At their best, these two cases represent warped legal reasoning. At their worst, the Hearn and Hill cases represent the cynical use of such reasoning in the pursuit of the unjust and the unreasonable. To protect an indefensible status quo in two capital cases, to deprive capital defendants of the limited remedies they have sought, we see here how judges have placed the interest of "finality" in capital litigation over the interest of fairness and accuracy. This is the judicial version of the odious doctrine of interposition -- the sly refusal of subordinate judges to apply Supreme Court precedent in a sensible, fair way.
So far shunned by the courts, both Hearn and Hill also have asked their respective state executive branches for relief. In Georgia, Hill's attorneys note that the family of his victim, Joseph Handspike, whose murder generated the death sentence Hill faces, "strongly support clemency in this case, as do several of Mr. Hill's original jurors." In Texas, Hearn's attorneys note in their own clemency request that even Gov. Rick Perry, an ardent supporter of capital punishment, has acknowledged the need for the state's justice system to "find errors that were made and clear them up." Good luck with all that.
These cases are precisely what death penalty opponents mean when they talk about a system that is broken and cannot be repaired without starting from scratch with a new capital sentencing regimen. For example, the Supreme Court has clearly outlawed the execution of mentally retarded people. Yet a mentally retarded person is about to be executed. All because the justices in Washington refused to give the courts guidance on standards of proof -- and because Georgia still coldly insists that it's more just and proper to execute a retarded man than it is to change one sentence of its statute.

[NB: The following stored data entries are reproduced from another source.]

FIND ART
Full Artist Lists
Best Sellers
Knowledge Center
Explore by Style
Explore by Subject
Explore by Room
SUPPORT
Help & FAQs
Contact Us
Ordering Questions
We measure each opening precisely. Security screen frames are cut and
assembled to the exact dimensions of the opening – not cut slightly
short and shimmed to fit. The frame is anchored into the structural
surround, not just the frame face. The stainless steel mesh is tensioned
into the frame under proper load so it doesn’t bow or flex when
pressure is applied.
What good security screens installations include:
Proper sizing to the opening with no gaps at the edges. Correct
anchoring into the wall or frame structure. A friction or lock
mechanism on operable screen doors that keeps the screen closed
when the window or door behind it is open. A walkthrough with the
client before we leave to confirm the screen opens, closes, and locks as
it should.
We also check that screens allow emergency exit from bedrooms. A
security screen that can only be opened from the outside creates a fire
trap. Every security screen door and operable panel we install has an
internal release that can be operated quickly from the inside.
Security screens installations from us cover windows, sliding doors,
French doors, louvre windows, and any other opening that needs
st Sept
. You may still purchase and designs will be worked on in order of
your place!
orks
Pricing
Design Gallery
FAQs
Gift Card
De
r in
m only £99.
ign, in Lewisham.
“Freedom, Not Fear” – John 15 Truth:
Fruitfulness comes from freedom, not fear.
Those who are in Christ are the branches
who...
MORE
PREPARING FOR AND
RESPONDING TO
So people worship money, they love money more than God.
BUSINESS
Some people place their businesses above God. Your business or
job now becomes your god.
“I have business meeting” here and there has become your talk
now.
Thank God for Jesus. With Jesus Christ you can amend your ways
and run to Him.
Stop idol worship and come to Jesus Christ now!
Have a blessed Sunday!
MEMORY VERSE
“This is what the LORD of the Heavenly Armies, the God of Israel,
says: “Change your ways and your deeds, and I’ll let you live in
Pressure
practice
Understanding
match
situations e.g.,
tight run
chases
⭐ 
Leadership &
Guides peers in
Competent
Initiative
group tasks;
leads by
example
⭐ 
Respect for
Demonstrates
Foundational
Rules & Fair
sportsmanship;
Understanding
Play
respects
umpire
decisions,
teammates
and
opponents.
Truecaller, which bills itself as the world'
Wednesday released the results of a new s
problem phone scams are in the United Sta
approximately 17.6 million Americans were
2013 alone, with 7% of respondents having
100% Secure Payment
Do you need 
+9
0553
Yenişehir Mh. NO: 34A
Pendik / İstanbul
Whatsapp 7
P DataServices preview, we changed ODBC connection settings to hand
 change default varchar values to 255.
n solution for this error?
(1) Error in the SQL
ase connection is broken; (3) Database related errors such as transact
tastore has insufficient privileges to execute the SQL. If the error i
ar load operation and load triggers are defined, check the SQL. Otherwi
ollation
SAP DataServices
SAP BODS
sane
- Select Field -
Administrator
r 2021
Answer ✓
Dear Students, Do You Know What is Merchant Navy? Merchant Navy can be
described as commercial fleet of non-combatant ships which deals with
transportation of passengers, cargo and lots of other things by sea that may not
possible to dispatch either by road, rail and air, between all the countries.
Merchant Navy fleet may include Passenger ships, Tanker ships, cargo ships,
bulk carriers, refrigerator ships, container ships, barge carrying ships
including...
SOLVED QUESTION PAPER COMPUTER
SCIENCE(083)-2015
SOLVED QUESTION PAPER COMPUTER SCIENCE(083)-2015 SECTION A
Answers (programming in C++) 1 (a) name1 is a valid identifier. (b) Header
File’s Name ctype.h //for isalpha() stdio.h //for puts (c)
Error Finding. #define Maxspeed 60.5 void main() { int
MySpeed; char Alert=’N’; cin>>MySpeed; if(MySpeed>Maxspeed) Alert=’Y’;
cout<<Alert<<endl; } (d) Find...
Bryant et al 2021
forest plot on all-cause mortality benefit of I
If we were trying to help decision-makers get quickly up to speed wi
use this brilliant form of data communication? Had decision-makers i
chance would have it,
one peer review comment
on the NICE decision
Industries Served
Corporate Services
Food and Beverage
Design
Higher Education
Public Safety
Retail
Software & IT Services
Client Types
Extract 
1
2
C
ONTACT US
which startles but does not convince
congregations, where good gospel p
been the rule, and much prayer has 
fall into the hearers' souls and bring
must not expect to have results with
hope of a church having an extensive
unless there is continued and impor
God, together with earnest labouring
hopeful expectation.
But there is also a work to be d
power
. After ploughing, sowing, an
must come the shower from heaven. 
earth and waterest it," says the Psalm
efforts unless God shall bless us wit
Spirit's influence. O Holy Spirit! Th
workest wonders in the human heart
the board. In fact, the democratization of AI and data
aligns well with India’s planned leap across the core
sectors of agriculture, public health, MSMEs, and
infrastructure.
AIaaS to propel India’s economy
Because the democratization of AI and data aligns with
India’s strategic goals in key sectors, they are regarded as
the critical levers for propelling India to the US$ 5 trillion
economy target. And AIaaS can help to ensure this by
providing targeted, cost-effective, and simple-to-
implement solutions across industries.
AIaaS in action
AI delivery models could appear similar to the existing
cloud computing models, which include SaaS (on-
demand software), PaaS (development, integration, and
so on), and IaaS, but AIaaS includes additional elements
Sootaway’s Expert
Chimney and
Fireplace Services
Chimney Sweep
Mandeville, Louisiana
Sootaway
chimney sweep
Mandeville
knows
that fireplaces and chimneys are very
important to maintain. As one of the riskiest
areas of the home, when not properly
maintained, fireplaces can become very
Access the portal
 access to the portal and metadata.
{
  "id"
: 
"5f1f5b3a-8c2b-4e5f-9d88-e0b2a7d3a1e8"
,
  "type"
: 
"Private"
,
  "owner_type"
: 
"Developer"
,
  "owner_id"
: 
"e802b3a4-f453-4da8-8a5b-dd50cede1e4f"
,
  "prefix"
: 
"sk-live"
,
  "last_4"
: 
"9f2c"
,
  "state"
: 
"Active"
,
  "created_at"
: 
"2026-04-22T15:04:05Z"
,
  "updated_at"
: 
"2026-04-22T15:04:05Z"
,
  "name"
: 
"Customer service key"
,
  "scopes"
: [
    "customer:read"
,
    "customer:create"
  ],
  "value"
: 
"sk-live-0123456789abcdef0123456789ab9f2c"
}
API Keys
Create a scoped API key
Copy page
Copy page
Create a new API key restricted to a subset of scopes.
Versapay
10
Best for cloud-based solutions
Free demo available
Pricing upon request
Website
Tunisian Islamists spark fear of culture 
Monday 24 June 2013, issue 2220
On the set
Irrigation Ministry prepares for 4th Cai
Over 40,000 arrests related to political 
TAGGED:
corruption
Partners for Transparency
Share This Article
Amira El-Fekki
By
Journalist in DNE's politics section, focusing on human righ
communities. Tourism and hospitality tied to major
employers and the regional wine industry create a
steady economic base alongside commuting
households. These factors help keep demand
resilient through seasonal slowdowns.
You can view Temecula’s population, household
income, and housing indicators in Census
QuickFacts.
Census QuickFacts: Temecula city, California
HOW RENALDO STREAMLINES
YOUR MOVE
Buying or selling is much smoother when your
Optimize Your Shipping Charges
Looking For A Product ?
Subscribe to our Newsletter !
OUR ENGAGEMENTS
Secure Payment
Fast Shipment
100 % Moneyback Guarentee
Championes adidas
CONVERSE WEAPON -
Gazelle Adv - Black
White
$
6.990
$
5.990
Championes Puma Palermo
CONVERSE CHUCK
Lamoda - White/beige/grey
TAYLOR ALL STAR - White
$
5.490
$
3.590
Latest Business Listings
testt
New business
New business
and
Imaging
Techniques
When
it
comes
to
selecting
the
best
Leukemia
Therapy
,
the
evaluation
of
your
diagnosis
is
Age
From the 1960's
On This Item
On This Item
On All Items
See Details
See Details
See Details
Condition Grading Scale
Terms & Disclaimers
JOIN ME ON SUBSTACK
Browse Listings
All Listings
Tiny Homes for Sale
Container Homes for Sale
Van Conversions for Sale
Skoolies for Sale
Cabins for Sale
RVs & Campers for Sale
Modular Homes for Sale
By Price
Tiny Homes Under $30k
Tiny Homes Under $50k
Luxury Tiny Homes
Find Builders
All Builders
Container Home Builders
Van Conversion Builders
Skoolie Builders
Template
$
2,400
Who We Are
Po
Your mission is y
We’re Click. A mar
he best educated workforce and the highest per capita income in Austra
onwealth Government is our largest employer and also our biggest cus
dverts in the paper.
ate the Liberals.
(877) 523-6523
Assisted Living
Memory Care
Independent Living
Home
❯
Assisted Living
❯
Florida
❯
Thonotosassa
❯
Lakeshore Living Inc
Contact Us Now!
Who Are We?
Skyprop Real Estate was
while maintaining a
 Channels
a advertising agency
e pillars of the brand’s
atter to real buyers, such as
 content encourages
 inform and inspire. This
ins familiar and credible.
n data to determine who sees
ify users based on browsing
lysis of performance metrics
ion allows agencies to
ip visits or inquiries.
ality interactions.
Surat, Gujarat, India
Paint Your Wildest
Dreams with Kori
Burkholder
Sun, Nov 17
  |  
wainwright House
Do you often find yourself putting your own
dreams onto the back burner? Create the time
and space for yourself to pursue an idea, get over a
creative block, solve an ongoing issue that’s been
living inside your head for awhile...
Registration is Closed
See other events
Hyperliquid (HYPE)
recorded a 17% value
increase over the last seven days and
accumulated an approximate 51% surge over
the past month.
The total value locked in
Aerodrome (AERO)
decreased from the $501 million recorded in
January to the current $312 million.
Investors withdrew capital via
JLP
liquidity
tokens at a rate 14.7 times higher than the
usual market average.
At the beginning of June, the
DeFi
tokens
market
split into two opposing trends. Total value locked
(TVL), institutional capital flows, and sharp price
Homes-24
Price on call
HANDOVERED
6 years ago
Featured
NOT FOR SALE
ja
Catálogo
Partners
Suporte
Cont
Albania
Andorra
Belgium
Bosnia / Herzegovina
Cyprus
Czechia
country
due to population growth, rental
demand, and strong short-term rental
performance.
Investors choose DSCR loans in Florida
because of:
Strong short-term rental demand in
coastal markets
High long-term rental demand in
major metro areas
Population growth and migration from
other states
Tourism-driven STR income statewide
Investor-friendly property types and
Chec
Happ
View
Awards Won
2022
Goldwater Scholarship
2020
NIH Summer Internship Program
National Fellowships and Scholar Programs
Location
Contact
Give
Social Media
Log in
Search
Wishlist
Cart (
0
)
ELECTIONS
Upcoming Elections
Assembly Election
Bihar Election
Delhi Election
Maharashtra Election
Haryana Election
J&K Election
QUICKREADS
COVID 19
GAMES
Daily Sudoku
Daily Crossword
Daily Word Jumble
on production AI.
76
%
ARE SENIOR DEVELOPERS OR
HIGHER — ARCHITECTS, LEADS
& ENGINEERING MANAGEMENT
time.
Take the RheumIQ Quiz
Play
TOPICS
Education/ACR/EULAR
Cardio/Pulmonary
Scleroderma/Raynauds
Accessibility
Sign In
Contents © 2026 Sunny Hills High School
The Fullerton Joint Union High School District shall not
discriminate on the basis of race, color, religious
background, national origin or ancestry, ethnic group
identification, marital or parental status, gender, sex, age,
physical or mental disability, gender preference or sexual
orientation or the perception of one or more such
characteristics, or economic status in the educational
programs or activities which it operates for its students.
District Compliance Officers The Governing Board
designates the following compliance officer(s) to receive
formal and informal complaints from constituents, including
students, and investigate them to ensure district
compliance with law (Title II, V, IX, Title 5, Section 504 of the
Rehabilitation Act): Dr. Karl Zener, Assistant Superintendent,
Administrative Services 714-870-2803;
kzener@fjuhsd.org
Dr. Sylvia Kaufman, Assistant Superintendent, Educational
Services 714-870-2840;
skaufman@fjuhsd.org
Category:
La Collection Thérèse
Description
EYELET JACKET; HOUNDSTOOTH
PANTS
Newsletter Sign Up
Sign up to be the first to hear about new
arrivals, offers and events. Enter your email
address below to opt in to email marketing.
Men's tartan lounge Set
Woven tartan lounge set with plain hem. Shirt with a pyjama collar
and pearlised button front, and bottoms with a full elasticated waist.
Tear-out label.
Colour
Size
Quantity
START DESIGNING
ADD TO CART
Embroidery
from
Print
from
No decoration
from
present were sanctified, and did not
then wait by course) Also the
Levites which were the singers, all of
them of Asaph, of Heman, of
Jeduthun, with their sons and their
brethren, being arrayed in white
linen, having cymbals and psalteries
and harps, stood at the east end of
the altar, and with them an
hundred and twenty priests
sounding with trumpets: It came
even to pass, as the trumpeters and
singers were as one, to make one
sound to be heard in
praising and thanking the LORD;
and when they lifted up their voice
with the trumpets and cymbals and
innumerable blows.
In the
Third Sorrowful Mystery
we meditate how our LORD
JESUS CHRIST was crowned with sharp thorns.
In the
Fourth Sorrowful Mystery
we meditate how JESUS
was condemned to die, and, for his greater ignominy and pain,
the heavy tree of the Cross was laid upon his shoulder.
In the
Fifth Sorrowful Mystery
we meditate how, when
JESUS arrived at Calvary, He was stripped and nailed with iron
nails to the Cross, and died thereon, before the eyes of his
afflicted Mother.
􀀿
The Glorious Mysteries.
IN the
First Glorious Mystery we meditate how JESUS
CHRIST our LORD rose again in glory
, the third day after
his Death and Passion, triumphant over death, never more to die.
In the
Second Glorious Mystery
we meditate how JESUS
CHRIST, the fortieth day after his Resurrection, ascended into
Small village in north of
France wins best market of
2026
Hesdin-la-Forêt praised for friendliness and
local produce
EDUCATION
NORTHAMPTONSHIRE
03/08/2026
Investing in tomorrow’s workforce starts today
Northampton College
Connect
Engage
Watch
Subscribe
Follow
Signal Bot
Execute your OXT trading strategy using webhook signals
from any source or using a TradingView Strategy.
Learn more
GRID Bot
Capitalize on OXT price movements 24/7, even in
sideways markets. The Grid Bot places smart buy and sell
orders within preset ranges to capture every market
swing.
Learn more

A house divided against itself cannot stand. Neither can a system of justice in which lower court judges are so eager and willing to countermand or undercut controlling legal precedent. You want to understand why support for the death penalty is dwindling? You want to find fault when capital cases like this drag on for years? You want to argue, after Atkins and Martinez, that justice is being given to Hill and to Hearn? Go right ahead. But when the death penalty is again abolished in America, and days like July 18th are brought up, you'll likely have nowhere to hide and nothing to say.